The township is one of 11 Luzerne County municipalities seeking buyouts for residents through the federal hazard mitigation grant program, and one of three opting to seek the buyouts on its own, rather than turning to the county or an outside consultant.
Residents attending the meeting are on the township’s second-round buyout list. A first round of eight households, whose homes suffered a “significant loss” of more than 50 percent of their pre-flood value, is further along in the process, Hughes said. Seven applicants who sought buyouts under the Pittsburgh snowstorm disaster of 2010 have received their buyouts or have them pending, added township Supervisor Gail Conrad.
To qualify for the latest round of buyouts, as a whole they must meet a cost-benefit ratio of 1.0, meaning the cost of buying out the properties would be less than or equal to the value of future disaster assistance for the same properties. Hughes said there was “no problem” meeting that criteria.
Hughes said the state has taken unprecedented action in expediting its end of the buyout process, and that he expects to have PEMA’s portion of the grant contract ready for the township within three months.
The Federal Emergency Management Agency pays for 75 percent of the buyout cost, funneling the payment through PEMA, while the remaining 25 percent comes from state and local shares.

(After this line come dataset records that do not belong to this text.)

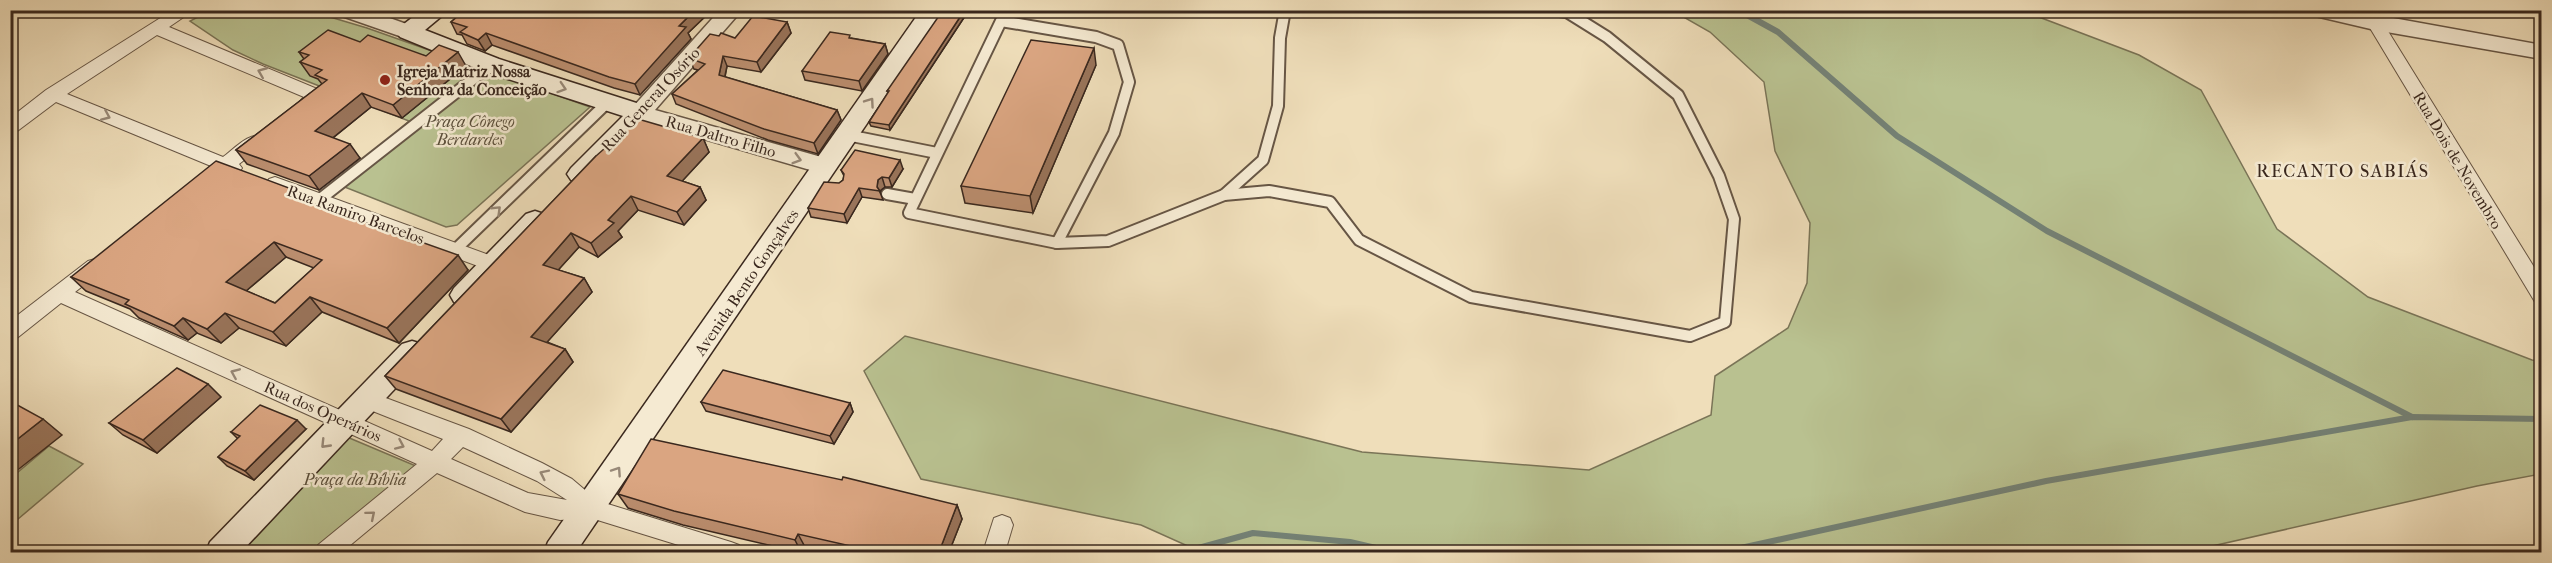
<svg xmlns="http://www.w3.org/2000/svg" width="2552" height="563" font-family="'IM FELL French Canon',serif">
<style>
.green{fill:#b9c190;stroke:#7a7457;stroke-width:1.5}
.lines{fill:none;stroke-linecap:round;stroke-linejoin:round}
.stream{stroke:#748175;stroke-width:6}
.service-casing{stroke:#675645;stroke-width:14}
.minor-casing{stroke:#675645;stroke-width:2}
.tertiary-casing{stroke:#675645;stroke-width:3}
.secondary-casing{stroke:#3a281e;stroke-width:3}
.service{stroke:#f5ead2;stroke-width:10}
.minor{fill:#f5ead2;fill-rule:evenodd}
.tertiary{fill:#f5ead2;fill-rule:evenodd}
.secondary{fill:#f5ead2;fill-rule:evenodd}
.wall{fill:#bb8e6f;stroke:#3a281e;stroke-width:1.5;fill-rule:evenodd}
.shaded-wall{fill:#99745a;stroke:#3a281e;stroke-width:1.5}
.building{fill:#daa581;stroke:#3a281e;stroke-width:1.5;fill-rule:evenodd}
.oneway{stroke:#988978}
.poi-dot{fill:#8f2418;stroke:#f5ead2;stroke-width:2}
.labels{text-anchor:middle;stroke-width:5;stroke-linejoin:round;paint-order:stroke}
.poi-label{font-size:16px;font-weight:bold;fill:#3a281e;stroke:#f5ead2;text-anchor:start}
.street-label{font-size:16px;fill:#3a281e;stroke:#f5ead2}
.park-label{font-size:16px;font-style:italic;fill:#5a4e3a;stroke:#f5ead2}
.neighbourhood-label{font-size:18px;letter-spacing:1.5px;fill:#3a281e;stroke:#f5ead2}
</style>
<rect width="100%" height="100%" fill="#efdeba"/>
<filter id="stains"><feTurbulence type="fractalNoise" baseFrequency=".00333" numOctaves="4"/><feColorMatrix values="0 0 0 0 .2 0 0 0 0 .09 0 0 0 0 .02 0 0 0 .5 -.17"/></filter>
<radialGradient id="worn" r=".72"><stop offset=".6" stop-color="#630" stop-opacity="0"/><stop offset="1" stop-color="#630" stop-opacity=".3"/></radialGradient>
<!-- green -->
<g class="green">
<polygon points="210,11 310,11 367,28 590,107 457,225 446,227 337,184 409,121 263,64 233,50 190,21"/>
<polygon points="1673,11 2030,11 2031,14 2139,55 2201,90 2277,229 2368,297 2532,360 2541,361 2541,474 2477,486 2186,552 1201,552 1141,525 921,479 864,371 905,336 1362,452 1589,470 1711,415 1715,376 1788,328 1807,283 1810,223 1775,151 1764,82 1710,32"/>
<polygon points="347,437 423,469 320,552 232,552"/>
<polygon points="49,446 83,464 11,525 11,478"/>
</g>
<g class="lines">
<!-- stream -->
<g class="stream">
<polyline points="1738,10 1778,32 1897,136 2047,231 2412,417"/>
<polyline points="1184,552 1253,533 1350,542 1393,552"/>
<polyline points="1699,552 1727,551 2046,481 2412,417 2542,419"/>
</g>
<defs>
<g id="service">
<polygon points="1001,21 1096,37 1118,45 1129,82 1114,133 1057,243 909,213"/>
<polyline points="847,135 937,153"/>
<polyline points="887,194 915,199"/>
<polyline points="1224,195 1263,160 1278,106 1280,38 1285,10"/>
<polyline points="319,200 491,65"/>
<polyline points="1057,243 1108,241 1224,195 1269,191 1330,202 1359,240 1471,297 1690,336 1725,322 1734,219 1719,176 1678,95 1607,37 1567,12 1552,10"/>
<polyline points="455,250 608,102"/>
</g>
<g id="minor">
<path d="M173 10H194L169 27 322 91 325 95 309 112H297L294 108 304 97 157 35 67 94 223 157C235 148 250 131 265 136L268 140 265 144 239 164 242 168 239 173 233 174 227 173C217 180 209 189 197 186L194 181 211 166 56 102 16 132 10 134V118L46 90Z"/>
<polygon points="2375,18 2381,19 2383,23 2542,280 2542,304 2535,302 2367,23 2369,19"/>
<polygon points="275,177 500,259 503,264 500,269 493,271 486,269 269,189 266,184 269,179"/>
<path d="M95 259 102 261 105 266 102 271 75 292 432 451 443 439 360 406 357 400 360 394 367 391 469 429 542 463 572 479 598 501 731 542 739 545 742 552H701L591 518 560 520 525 512 437 473 342 552H315L318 545 417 464 61 303 17 338 10 340V321L88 261ZM463 447 537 481 567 500 528 493 451 459Z"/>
<polygon points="1002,515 1010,518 1013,525 1005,552 983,552 994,518"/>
</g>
<g id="tertiary">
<polygon points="336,10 367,10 415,27 418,32 415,37 408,39 339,15"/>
<polygon points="720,10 742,10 655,110 832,160 835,166 832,172 824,174 632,118 629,113 632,108"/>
<polygon points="2308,10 2349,10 2542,45 2542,59 2375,30 2311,15"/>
</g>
<g id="secondary">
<polygon points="422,10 449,10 425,30 499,59 649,107 652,113 589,180 580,183 571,180 567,174 571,168 623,116 483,71 400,37 397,32 400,27"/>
<polygon points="921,10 944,10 576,552 544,552 548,542"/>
<polygon points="535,211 544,214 548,221 544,228 474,302 464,306 454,302 450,295 454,288 526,214"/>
<polygon points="412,341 422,344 426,352 422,360 241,552 206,552 210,542 402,344"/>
</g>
</defs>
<!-- service casing -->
<use href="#service" class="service-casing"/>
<!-- minor casing -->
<use href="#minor" class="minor-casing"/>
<!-- tertiary casing -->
<use href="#tertiary" class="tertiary-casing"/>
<!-- secondary casing -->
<use href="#secondary" class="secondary-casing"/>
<!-- service -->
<use href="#service" class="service"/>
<!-- minor -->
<use href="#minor" class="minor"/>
<!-- tertiary -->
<use href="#tertiary" class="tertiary"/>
<!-- secondary -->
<use href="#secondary" class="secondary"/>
</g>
<!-- wall -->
<g class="wall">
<polygon points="386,10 413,10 405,17"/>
<polygon points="465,10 712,10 688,33 691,39 640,95 614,88 492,45 485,51 467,44 462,35 457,34 451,22"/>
<polygon points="1142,10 1162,10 1161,14"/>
<polygon points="965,16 890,130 871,126 869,122 888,93 887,91"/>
<polygon points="787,22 791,33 761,72 727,66 725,77 837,110 841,120 818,154 768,140 676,104 672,94 698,70 694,69 689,58 719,36 735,38"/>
<polygon points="851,38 885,44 888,54 862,91 805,80 802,71"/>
<polygon points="360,42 426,56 466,66 402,118 371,107 333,138 360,158 319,190 247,164 236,150 322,84 318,79 310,76 300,62 304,59 299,52"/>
<polygon points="1096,65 1033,213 965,203 961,186"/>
<polygon points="703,138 709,152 682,181 700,187 706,200 684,225 638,210 618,231 622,237 598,257 579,247 558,270 584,278 592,292 547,342 565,349 573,362 511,432 396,389 385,376 596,156"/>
<polygon points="903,169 892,187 885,187 881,190 880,192 883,200 862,197 847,223 811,217 808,208 843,180 844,176 841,170"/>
<path d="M303 199 468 270 399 343 322 312 286 346 239 328 221 343 197 333 188 340 139 318 130 309 86 291 71 277ZM286 257 314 268 275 303 246 291Z"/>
<polygon points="221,397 157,453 123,435 109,423"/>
<polygon points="701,402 850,403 853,412 834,444 706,411"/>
<polygon points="306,429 254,480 227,466 218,457 238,439 231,432"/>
<polygon points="618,494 957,505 962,519 949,552 827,552 805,547 802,552 798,552 683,525 628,508"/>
</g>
<!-- shaded-wall -->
<g class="shaded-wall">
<polygon points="401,10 413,10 405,17"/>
<polygon points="695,10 712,10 688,33 691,39 640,95 635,84 679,26"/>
<polygon points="964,11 965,16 890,130 889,125"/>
<polygon points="787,22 791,33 761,72 757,62"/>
<polygon points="486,33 492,45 485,51 478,40"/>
<polygon points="885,44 888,54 862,91 859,81"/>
<polygon points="1094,48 1096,65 1033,213 1030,196"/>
<polygon points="458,52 466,66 402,118 393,105"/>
<polygon points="723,56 727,66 723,85 719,75"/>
<polygon points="362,93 371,107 325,144 315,131"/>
<polygon points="837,110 841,120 818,154 814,143"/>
<polygon points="703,138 709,152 674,190 667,176"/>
<polygon points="350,144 360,158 319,190 309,176"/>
<polygon points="900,160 903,169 892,187 889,178"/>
<polygon points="882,177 885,187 881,190 880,192 877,187 878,180"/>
<polygon points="700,187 706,200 684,225 677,212"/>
<polygon points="859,188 862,197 847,223 844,214"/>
<polygon points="297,191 309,206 293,195"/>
<polygon points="631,196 638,210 618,231 622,237 598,257 591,243 608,220"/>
<polygon points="571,233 579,247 551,278 543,265"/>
<polygon points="274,242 286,257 239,297 226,282"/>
<polygon points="458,255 468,270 399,343 387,328"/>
<polygon points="584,278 592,292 540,350 531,337"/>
<polygon points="310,297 322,312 286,346 273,332"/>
<polygon points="225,313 239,328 221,343 207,329"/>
<polygon points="183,318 197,333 188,340 174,326"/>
<polygon points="565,349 573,362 511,432 501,419"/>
<polygon points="208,384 221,397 157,453 143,440"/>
<polygon points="850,403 853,412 834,444 830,436"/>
<polygon points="43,419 62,435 10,476 10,445"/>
<polygon points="297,420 306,429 254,480 245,471"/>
<polygon points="957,505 962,519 949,552 939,552"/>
<polygon points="798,534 805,547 802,552 801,552 795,540"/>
</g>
<!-- building -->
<g class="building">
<polygon points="465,10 695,10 679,26 686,27 635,84 609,77 486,33 478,40 460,32 467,27 451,22"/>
<polygon points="943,10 964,11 889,125 869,122 889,91 887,91"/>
<polygon points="753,16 787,22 757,62 723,56 719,75 837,110 814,143 764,129 672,94 705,64 689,58 710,34 719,36 721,33 735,38"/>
<polygon points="328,30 360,42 368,35 426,56 439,45 458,52 393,105 362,93 315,131 350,144 309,176 236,150 327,80 315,75 322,70 300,62 309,55 299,52"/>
<polygon points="830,32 850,35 849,38 885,44 859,81 802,71"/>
<polygon points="1031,40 1094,48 1030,196 961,186"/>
<polygon points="638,119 703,138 667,176 700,187 677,212 631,196 608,220 614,223 591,243 571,233 543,265 584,278 531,337 565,349 501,419 385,376 596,156"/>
<polygon points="855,150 900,160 889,178 882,177 878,180 877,187 880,191 859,188 844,214 808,208 824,182 839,183 843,180 844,174 841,170"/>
<path d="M216 161 297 191 293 195 331 210 458 255 387 328 310 297 273 332 225 313 207 329 183 318 174 326 125 304 129 300 71 277ZM274 242 322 260 275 303 226 282Z"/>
<polygon points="177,368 208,384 143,440 109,423"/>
<polygon points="723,370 850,403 830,436 701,402"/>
<polygon points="10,401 43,419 10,445"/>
<polygon points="260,405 297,420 245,471 218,457 240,436 231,432"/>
<polygon points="651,439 842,480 843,477 957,505 939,552 877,552 798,534 795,540 674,511 618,494"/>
</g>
<!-- one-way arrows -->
<defs><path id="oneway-chevron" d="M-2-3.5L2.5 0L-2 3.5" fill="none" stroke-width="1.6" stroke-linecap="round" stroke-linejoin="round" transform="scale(1.5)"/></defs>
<g class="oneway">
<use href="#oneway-chevron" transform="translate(262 72) rotate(-158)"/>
<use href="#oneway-chevron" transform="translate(562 88) rotate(18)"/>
<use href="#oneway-chevron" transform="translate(870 102) rotate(-55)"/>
<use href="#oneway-chevron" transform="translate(106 116) rotate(23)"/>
<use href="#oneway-chevron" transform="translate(797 159) rotate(16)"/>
<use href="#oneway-chevron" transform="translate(497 210) rotate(-44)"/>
<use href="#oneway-chevron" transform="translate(235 373) rotate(-157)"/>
<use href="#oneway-chevron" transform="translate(325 444) rotate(134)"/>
<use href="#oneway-chevron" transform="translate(400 445) rotate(24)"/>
<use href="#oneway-chevron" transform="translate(617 471) rotate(-56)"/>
<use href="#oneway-chevron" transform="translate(544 474) rotate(-154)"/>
<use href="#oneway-chevron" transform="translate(371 515) rotate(-40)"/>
</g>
<!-- markers -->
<circle class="poi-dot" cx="385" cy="80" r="6"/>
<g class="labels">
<!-- poi labels -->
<g class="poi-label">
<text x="397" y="77">Igreja Matriz Nossa<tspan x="397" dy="18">Senhora da Conceição</tspan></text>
</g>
<!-- street labels -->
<g class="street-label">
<text transform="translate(650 99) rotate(-47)" y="6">Rua General Osório</text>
<text transform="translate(721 136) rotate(16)" y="6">Rua Daltro Filho</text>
<text transform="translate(2458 160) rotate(59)" y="6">Rua Dois de Novembro</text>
<text transform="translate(356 214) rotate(20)" y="6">Rua Ramiro Barcelos</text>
<text transform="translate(746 282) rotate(-56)" y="6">Avenida Bento Gonçalves</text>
<text transform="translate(323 411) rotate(24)" y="6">Rua dos Operários</text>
</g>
<!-- park labels -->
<g class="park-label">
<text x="470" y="127">Praça Cônego<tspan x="470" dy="18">Berdardes</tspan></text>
<text x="355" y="485">Praça da Bíblia</text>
</g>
<!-- neighbourhood labels -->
<g class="neighbourhood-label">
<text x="2343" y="177">RECANTO SABIÁS</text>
</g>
</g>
<!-- margin -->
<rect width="2552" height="563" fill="none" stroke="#efdeba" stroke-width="36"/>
<rect x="12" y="12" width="2528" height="539" fill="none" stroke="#3a281e" stroke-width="3"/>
<rect x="18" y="18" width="2516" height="527" fill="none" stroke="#3a281e" stroke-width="1.5"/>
<rect width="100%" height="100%" filter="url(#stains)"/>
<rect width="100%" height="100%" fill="url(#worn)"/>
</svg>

Of that, the state will contribute 22 percent, and the state Department of Community and Economic Development will make up the remaining 3 percent — about $2 million in Luzerne County — using a disaster mitigation block grant from the federal Department of Housing and Urban Development.
The smallest portion of that funding is the one that will likely delay payments the longest. Donna Enrico, of DCED, said the Housing and Urban Development funds have more stringent requirements attached to them than those from FEMA, including stricter guidelines on environmental testing and a requirement for a full eight-stage floodplain analysis. For that reason, Enrico said she expects the process will take an additional 18 months.
While Hughes, Enrico and other officials shed light on exactly how the buyout process works and answered questions about what recipients can expect going forward, Conrad said the mechanics of the system wasn’t the foremost thought on the minds of most.
“The folks pretty much just wanted to know: Are we getting bought out, how much and when is it going to happen,” Conrad said.
Still, she said she was satisfied with the outcome of the meeting.
“I think people are much happier,” Conrad said. “I think they have a sigh of relief because they know they’re going to get bought out.”
Before the meeting, FEMA and PEMA officials toured properties on the buyout list as part of the assessment process to determine pre-flood home and property value, which will dictate buyout payments. After the meeting, residents learned for the first time how much they can expect for their damaged properties.
“I was satisfied with it,” Michelle Kinney said about the appraisal of her home on Canal Street. “It was pre-flood value. Basically it wasn’t depreciated at all.”
“I think it was very fair,” said Cindy West, who is awaiting a buyout for her home on East Poplar Street. “Nothing’s ever quick enough, but there were a lot of answers given tonight that were positive. It’s looking good.”
Once their buyouts are finalized, recipients are free to do with the payments as they please, but Conrad and Hughes urged them to think twice about moving to another floodplain residence. Conrad rattled off a list of statistics about local floods of the Susquehanna River clipped from a newspaper: 10 floods between 1972 and 2011, all between 8 and 21 feet above the normal flood stage; seven floods since 1993; and three floods in a 22-month window between 2004 and 2006.
“Quite frankly, it’s not going to stop,” Conrad said. “I think the government knows that. That’s why we did qualify and it’s on a fast track, and that’s a good thing.”